Reset the tracking log
Description
Reset the tracking log
Usage
track_reset()
Value
Invisible NULL.
Split the cohort into branches by a column (CONSORT flowchart)
Description
Adds one branching level to the flow tree. The cohort is divided by the
distinct values of by. Chain multiple track_split() calls to create
nested branches (e.g. exposure then mediator). Passes the data through
unchanged, so it fits in a %>% pipeline.
Usage
track_split(sdf, by, label = NULL, value_labels = NULL, max_levels = 3L)
Arguments
sdf |
A Spark DataFrame or local data frame. |
by |
Character. Column name to split by. Its distinct values become the branches. NA values are grouped as "(NA)". |
label |
Optional character. A human-readable name for this split
level (e.g. "Exposure: drought"). Defaults to |
value_labels |
Optional named character vector mapping raw values to
readable labels, e.g. |
max_levels |
Integer. Safety cap on nesting depth. Default 3. |
Value
sdf unchanged (for piping).
Examples
cb_init(id_col = "id_indiv")
df <- data.frame(
id_indiv = sprintf("ID%03d", 1:100),
exposto_seca = sample(c(0L, 1L), 100, replace = TRUE),
migrou = sample(c(0L, 1L), 100, replace = TRUE),
obito_dcv = sample(c(0L, 1L), 100, replace = TRUE)
)
df <- track_split(df, by = "exposto_seca", label = "Exposure: drought",
value_labels = c("0" = "No drought", "1" = "Drought"))

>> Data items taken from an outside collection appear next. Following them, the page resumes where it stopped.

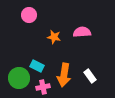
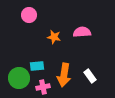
cyan rectangle: rotated 32 degrees counterclockwise
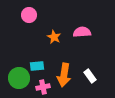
orange star: rotated 16 degrees clockwise
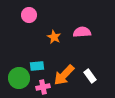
orange arrow: rotated 35 degrees clockwise
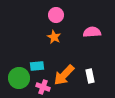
pink circle: moved 27 px right
pink semicircle: moved 10 px right
white rectangle: rotated 24 degrees clockwise
pink cross: rotated 32 degrees clockwise
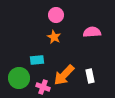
cyan rectangle: moved 6 px up
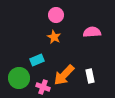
cyan rectangle: rotated 16 degrees counterclockwise
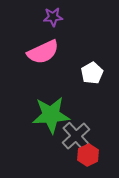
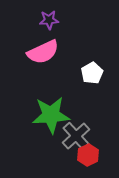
purple star: moved 4 px left, 3 px down
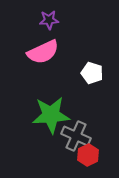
white pentagon: rotated 25 degrees counterclockwise
gray cross: rotated 24 degrees counterclockwise
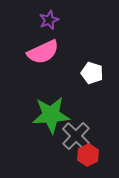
purple star: rotated 18 degrees counterclockwise
gray cross: rotated 20 degrees clockwise
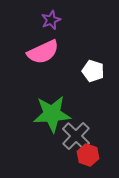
purple star: moved 2 px right
white pentagon: moved 1 px right, 2 px up
green star: moved 1 px right, 1 px up
red hexagon: rotated 15 degrees counterclockwise
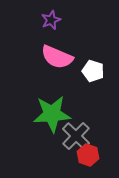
pink semicircle: moved 14 px right, 5 px down; rotated 48 degrees clockwise
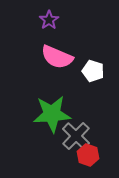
purple star: moved 2 px left; rotated 12 degrees counterclockwise
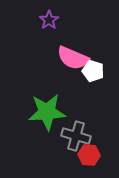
pink semicircle: moved 16 px right, 1 px down
green star: moved 5 px left, 2 px up
gray cross: rotated 28 degrees counterclockwise
red hexagon: moved 1 px right; rotated 15 degrees counterclockwise
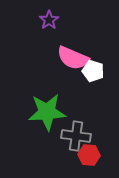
gray cross: rotated 8 degrees counterclockwise
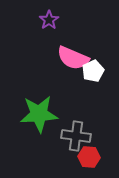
white pentagon: rotated 30 degrees clockwise
green star: moved 8 px left, 2 px down
red hexagon: moved 2 px down
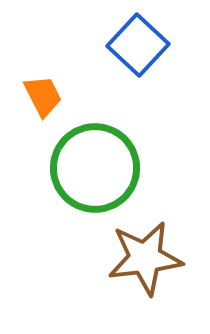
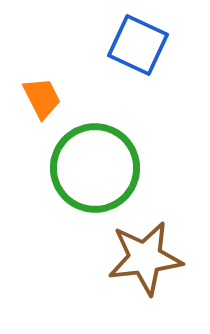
blue square: rotated 18 degrees counterclockwise
orange trapezoid: moved 1 px left, 2 px down
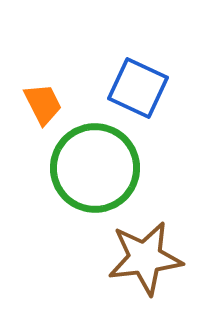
blue square: moved 43 px down
orange trapezoid: moved 1 px right, 6 px down
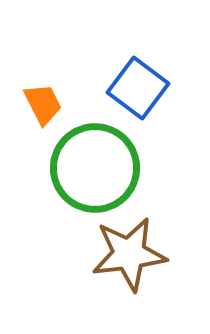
blue square: rotated 12 degrees clockwise
brown star: moved 16 px left, 4 px up
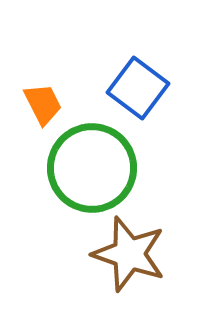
green circle: moved 3 px left
brown star: rotated 26 degrees clockwise
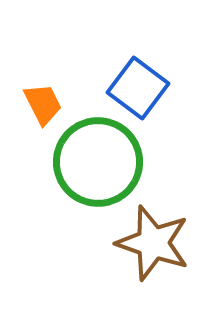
green circle: moved 6 px right, 6 px up
brown star: moved 24 px right, 11 px up
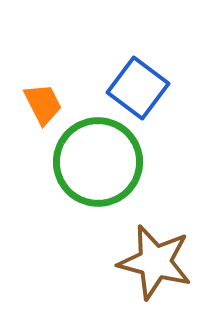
brown star: moved 2 px right, 19 px down; rotated 4 degrees counterclockwise
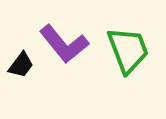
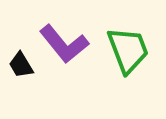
black trapezoid: rotated 112 degrees clockwise
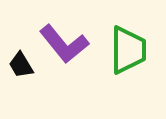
green trapezoid: rotated 21 degrees clockwise
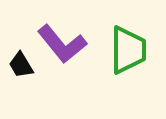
purple L-shape: moved 2 px left
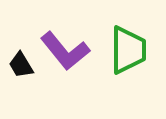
purple L-shape: moved 3 px right, 7 px down
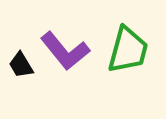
green trapezoid: rotated 15 degrees clockwise
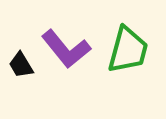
purple L-shape: moved 1 px right, 2 px up
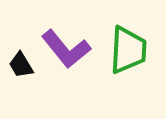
green trapezoid: rotated 12 degrees counterclockwise
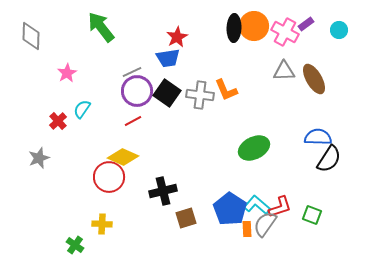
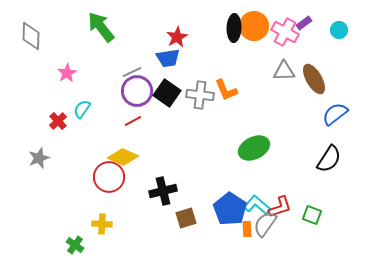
purple rectangle: moved 2 px left, 1 px up
blue semicircle: moved 17 px right, 23 px up; rotated 40 degrees counterclockwise
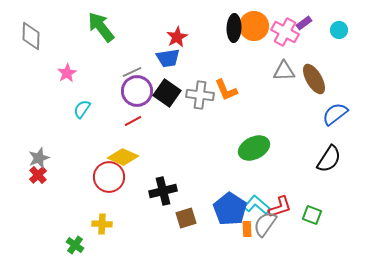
red cross: moved 20 px left, 54 px down
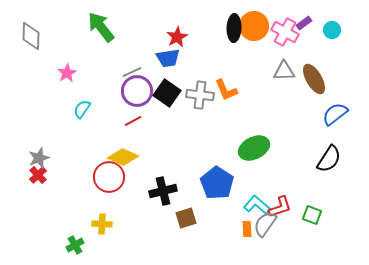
cyan circle: moved 7 px left
blue pentagon: moved 13 px left, 26 px up
green cross: rotated 24 degrees clockwise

df <- track_split(df, by = "migrou", label = "Mediator: migration",
value_labels = c("0" = "Did not migrate", "1" = "Migrated"))
track_outcomes(df, vars = "obito_dcv", labels = list(obito_dcv = "CVD death"))
flow_table()
Record a tracking step
Description
Counts unique individuals in the current data and logs the step. Works with both tbl_spark and local data frames.
Usage
track_step(sdf, step_label, description = "", assume_unique = FALSE)
Arguments
sdf |
A Spark DataFrame or local data frame. |
step_label |
Short label for the step. |
description |
Longer description. |
assume_unique |
Logical. If TRUE, skips the |
Value
Invisible integer: number of unique IDs.